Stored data
*** Begin section ***

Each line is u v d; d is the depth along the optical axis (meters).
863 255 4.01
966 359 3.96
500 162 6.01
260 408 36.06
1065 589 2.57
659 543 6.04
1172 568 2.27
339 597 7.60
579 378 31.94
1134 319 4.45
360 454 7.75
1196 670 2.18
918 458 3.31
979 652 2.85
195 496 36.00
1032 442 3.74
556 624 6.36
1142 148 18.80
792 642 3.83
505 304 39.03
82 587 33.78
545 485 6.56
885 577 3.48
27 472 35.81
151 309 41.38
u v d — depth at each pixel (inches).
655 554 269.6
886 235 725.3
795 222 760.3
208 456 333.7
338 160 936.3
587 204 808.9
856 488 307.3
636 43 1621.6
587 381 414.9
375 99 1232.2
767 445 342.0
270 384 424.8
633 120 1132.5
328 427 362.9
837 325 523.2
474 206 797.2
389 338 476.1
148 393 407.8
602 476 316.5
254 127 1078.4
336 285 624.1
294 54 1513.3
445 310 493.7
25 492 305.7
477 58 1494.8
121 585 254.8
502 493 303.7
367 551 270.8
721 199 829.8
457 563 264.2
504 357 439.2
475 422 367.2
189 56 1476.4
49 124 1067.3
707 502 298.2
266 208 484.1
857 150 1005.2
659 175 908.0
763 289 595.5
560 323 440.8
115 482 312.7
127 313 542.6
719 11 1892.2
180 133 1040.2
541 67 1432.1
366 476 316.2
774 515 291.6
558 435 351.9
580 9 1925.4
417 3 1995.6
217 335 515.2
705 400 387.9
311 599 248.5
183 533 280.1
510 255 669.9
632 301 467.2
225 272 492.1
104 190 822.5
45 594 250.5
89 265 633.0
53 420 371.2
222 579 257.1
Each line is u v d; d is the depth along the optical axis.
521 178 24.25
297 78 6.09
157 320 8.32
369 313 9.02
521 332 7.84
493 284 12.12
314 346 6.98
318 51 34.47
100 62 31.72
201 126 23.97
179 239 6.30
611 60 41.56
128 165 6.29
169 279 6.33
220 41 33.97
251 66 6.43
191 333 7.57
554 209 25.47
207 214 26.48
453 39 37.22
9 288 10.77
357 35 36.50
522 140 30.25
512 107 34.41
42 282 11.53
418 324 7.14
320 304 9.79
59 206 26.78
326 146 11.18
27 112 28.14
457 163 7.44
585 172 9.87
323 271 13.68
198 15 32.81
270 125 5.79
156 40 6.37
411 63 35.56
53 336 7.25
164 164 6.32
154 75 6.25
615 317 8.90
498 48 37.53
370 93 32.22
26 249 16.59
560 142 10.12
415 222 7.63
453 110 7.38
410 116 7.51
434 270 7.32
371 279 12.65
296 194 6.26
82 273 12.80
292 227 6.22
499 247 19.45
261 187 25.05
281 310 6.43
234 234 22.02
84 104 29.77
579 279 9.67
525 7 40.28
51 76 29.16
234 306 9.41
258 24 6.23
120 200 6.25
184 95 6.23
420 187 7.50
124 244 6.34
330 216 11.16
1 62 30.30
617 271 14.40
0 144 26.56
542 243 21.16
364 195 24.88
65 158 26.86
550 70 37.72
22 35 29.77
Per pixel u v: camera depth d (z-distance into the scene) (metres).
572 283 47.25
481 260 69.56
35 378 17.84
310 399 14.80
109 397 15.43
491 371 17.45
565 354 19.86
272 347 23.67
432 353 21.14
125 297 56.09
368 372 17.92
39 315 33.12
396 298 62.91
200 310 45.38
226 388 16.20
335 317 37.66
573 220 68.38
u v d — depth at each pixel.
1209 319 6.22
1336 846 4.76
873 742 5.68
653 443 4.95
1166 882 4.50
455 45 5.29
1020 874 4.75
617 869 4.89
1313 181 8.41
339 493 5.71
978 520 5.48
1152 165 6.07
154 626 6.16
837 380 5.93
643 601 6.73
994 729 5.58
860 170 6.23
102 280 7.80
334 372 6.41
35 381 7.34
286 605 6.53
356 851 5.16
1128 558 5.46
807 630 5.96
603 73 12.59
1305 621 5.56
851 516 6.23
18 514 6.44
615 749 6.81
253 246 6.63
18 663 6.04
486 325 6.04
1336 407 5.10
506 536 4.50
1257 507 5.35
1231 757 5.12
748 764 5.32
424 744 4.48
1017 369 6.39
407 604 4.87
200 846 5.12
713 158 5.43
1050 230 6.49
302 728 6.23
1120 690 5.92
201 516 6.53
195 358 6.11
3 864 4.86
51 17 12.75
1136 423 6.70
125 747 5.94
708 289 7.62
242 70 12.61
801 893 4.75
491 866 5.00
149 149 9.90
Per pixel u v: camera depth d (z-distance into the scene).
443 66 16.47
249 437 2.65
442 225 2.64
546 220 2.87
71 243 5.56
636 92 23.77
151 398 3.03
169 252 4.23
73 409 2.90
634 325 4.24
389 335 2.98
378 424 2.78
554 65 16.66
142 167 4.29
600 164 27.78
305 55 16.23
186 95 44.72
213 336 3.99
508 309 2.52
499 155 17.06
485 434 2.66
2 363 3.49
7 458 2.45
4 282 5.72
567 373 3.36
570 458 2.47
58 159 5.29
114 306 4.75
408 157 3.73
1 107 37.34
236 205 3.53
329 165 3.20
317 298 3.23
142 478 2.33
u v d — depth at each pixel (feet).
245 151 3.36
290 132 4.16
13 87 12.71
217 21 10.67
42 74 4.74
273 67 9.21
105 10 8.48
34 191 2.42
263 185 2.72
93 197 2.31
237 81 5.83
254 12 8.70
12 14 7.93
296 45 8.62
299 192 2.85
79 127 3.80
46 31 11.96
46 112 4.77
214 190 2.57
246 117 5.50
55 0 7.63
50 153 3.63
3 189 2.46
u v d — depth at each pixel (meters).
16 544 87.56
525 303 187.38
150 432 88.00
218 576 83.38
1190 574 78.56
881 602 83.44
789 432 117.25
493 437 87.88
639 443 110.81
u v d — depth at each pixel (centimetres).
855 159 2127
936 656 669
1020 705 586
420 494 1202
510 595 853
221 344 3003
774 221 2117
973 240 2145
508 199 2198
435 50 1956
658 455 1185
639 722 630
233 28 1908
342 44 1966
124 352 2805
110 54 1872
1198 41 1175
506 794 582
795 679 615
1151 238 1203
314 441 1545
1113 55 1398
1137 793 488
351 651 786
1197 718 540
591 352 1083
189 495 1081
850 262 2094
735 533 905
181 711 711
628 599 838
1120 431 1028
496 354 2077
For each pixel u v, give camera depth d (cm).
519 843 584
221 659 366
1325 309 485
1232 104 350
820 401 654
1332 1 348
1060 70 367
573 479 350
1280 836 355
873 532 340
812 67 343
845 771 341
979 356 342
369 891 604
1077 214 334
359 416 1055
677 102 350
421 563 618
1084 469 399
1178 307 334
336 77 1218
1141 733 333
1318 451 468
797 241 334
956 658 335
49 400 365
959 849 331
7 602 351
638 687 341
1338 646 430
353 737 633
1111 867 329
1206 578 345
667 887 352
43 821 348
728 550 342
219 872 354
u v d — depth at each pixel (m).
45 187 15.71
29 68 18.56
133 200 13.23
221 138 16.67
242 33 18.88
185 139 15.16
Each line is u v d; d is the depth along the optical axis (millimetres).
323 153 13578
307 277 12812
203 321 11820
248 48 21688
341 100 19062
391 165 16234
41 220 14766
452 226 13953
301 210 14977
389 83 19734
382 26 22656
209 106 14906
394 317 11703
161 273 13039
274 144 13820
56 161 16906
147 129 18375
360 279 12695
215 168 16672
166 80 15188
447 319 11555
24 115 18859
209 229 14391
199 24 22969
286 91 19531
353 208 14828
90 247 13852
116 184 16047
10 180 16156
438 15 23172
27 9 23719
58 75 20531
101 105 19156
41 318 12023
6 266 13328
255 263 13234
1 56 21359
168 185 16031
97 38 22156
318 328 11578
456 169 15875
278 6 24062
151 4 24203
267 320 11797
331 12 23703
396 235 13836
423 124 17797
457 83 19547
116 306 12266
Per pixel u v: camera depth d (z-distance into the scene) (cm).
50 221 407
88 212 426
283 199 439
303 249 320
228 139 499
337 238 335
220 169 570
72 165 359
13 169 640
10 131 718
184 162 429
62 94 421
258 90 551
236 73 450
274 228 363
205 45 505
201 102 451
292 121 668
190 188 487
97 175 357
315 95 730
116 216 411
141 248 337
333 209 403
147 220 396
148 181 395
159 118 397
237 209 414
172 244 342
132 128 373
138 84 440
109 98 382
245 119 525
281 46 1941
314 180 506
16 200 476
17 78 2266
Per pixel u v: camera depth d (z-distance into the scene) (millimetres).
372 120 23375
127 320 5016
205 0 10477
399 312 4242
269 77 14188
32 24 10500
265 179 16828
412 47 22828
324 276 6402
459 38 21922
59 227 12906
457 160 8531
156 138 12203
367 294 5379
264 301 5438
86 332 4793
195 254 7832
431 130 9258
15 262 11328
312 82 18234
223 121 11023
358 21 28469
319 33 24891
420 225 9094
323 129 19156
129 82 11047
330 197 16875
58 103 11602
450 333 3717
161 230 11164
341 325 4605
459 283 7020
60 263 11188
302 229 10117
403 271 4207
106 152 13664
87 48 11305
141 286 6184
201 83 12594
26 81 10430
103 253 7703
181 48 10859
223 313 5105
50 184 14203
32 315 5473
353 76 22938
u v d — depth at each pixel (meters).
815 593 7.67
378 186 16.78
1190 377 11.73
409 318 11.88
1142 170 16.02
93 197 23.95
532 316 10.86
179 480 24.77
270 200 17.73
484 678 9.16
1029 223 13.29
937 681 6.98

*** End section ***

Task = From the data above, output only the lines between the line containing "115 482 312.7" and the line containing "59 206 26.78", inclusive, exactly as written.

Problem solution =
115 482 312.7
127 313 542.6
719 11 1892.2
180 133 1040.2
541 67 1432.1
366 476 316.2
774 515 291.6
558 435 351.9
580 9 1925.4
417 3 1995.6
217 335 515.2
705 400 387.9
311 599 248.5
183 533 280.1
510 255 669.9
632 301 467.2
225 272 492.1
104 190 822.5
45 594 250.5
89 265 633.0
53 420 371.2
222 579 257.1
Each line is u v d; d is the depth along the optical axis.
521 178 24.25
297 78 6.09
157 320 8.32
369 313 9.02
521 332 7.84
493 284 12.12
314 346 6.98
318 51 34.47
100 62 31.72
201 126 23.97
179 239 6.30
611 60 41.56
128 165 6.29
169 279 6.33
220 41 33.97
251 66 6.43
191 333 7.57
554 209 25.47
207 214 26.48
453 39 37.22
9 288 10.77
357 35 36.50
522 140 30.25
512 107 34.41
42 282 11.53
418 324 7.14
320 304 9.79
59 206 26.78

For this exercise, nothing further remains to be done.